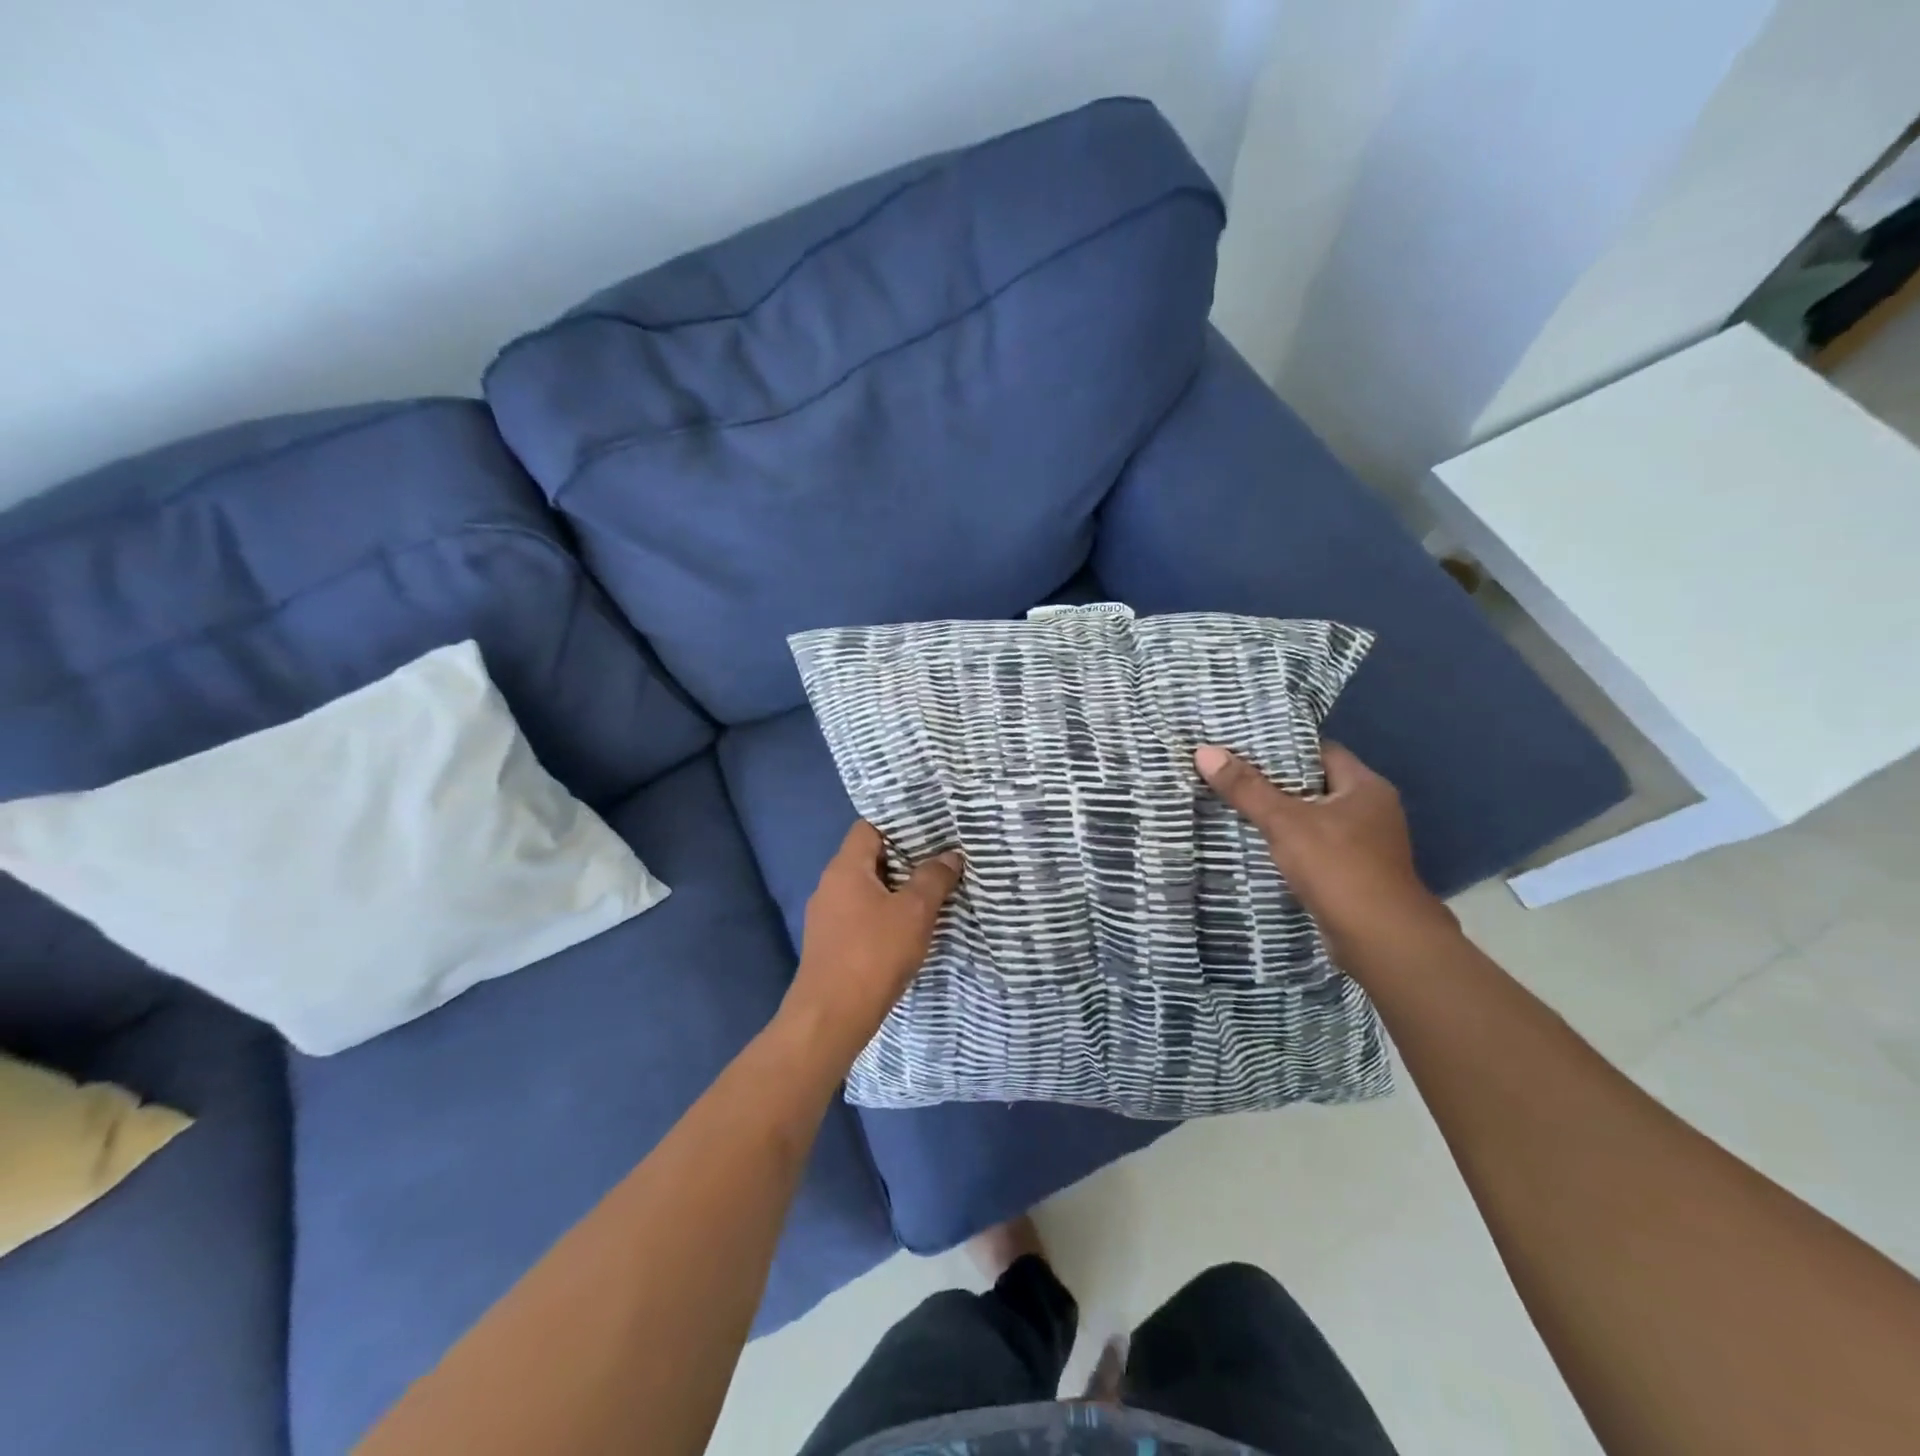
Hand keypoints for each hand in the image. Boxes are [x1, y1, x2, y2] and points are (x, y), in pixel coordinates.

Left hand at [783, 821, 963, 1065]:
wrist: (830, 1018)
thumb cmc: (873, 954)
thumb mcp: (913, 912)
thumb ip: (933, 879)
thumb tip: (951, 855)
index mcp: (844, 868)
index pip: (869, 827)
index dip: (899, 824)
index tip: (931, 827)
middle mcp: (830, 885)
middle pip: (869, 857)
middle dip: (905, 857)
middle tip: (942, 857)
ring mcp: (827, 916)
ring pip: (867, 888)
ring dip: (897, 888)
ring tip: (933, 890)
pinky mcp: (831, 943)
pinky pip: (862, 914)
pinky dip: (885, 913)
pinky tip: (910, 926)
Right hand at [1194, 741, 1457, 978]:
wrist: (1381, 941)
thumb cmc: (1338, 868)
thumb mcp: (1285, 822)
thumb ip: (1246, 788)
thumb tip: (1204, 751)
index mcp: (1365, 786)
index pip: (1319, 751)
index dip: (1281, 747)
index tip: (1241, 745)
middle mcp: (1370, 810)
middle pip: (1313, 784)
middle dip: (1272, 781)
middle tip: (1228, 773)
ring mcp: (1364, 844)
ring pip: (1312, 817)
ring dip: (1278, 815)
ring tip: (1232, 805)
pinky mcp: (1353, 872)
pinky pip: (1314, 845)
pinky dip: (1288, 843)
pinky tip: (1256, 844)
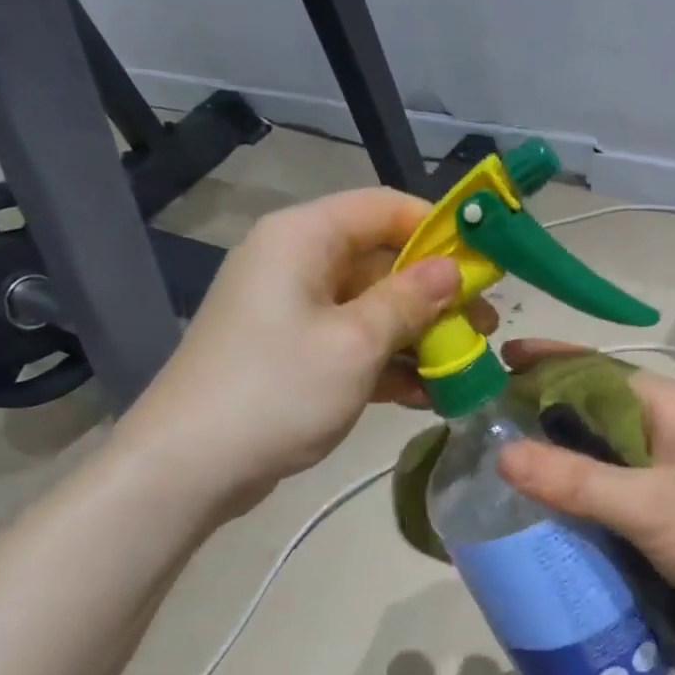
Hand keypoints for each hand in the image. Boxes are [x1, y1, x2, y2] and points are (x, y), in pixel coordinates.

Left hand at [117, 189, 493, 505]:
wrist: (189, 466)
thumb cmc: (277, 390)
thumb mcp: (355, 342)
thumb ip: (409, 301)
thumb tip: (452, 270)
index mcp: (303, 238)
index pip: (383, 208)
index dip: (438, 229)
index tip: (484, 263)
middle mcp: (296, 263)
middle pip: (381, 261)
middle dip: (435, 294)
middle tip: (484, 326)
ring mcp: (292, 312)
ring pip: (371, 307)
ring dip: (418, 335)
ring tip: (465, 365)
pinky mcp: (292, 354)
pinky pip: (351, 344)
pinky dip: (387, 363)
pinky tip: (427, 394)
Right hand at [493, 340, 674, 638]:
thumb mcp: (647, 506)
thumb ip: (576, 481)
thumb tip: (501, 454)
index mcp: (666, 404)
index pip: (593, 367)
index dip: (545, 360)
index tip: (496, 361)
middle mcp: (673, 423)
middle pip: (597, 406)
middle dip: (546, 410)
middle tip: (490, 424)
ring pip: (610, 446)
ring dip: (567, 451)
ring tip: (515, 463)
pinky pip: (624, 479)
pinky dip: (590, 484)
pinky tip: (565, 503)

——

**TRY IT**
What you should produce is an exact copy of the records, with the pictures left out.

**PROBLEM SOLUTION**
Hand keypoints for each hand in the image. Boxes are [x1, y1, x2, y2] and points are (x, y), in pixel coordinates.

Left hand at [783, 821, 963, 1065]:
wrist: (830, 1018)
thumb cmc: (873, 954)
thumb mcp: (913, 912)
thumb ip: (933, 879)
thumb tip: (951, 855)
index mcp: (844, 868)
index pip: (869, 827)
index dip: (899, 824)
index tip: (931, 827)
middle mcp: (830, 885)
middle pip: (869, 857)
middle dip: (905, 857)
middle tip: (942, 857)
ring mcp: (827, 916)
ring pip: (867, 888)
ring dip: (897, 888)
ring tip: (933, 890)
pinky mcp: (831, 943)
pinky pip: (862, 914)
pinky dip: (885, 913)
pinky tip: (910, 926)
Right hand at [1194, 741, 1457, 978]:
wrist: (1381, 941)
thumb cmc: (1338, 868)
thumb mcp: (1285, 822)
thumb ip: (1246, 788)
thumb tip: (1204, 751)
index mcp: (1365, 786)
index pip: (1319, 751)
index dip: (1281, 747)
index tip: (1241, 745)
middle mcp: (1370, 810)
middle pip: (1313, 784)
middle dip: (1272, 781)
middle tip: (1228, 773)
ring mcp: (1364, 844)
ring pip: (1312, 817)
ring dip: (1278, 815)
ring tip: (1232, 805)
pinky mcp: (1353, 872)
pinky pip: (1314, 845)
pinky dip: (1288, 843)
pinky tip: (1256, 844)
Hand keypoints for each hand in the image. Boxes are [x1, y1, x2, y2] and points are (x, y), in pixel coordinates.

Left hand at [117, 189, 493, 505]:
wrist: (189, 466)
thumb cmc: (277, 390)
thumb mcp: (355, 342)
thumb ip: (409, 301)
thumb tip: (452, 270)
index mcp: (303, 238)
index pip: (383, 208)
index dip: (438, 229)
index tip: (484, 263)
middle mcp: (296, 263)
middle pip: (381, 261)
middle dip: (435, 294)
middle tip: (484, 326)
ring mcp: (292, 312)
ring pip: (371, 307)
ring dip: (418, 335)
ring tip: (465, 365)
pinky mcp: (292, 354)
pinky pip: (351, 344)
pinky dip: (387, 363)
pinky tip: (427, 394)
Right hand at [493, 340, 674, 638]:
thumb mcp: (647, 506)
thumb ip: (576, 481)
thumb tip: (501, 454)
index mcp: (666, 404)
index pip: (593, 367)
index dip: (545, 360)
index tip: (496, 361)
middle mcp: (673, 423)
middle pip: (597, 406)
middle dip: (546, 410)
middle tip: (490, 424)
ring pip: (610, 446)
ring dip: (567, 451)
ring tip: (515, 463)
pinky pip: (624, 479)
pinky dip: (590, 484)
pinky tip: (565, 503)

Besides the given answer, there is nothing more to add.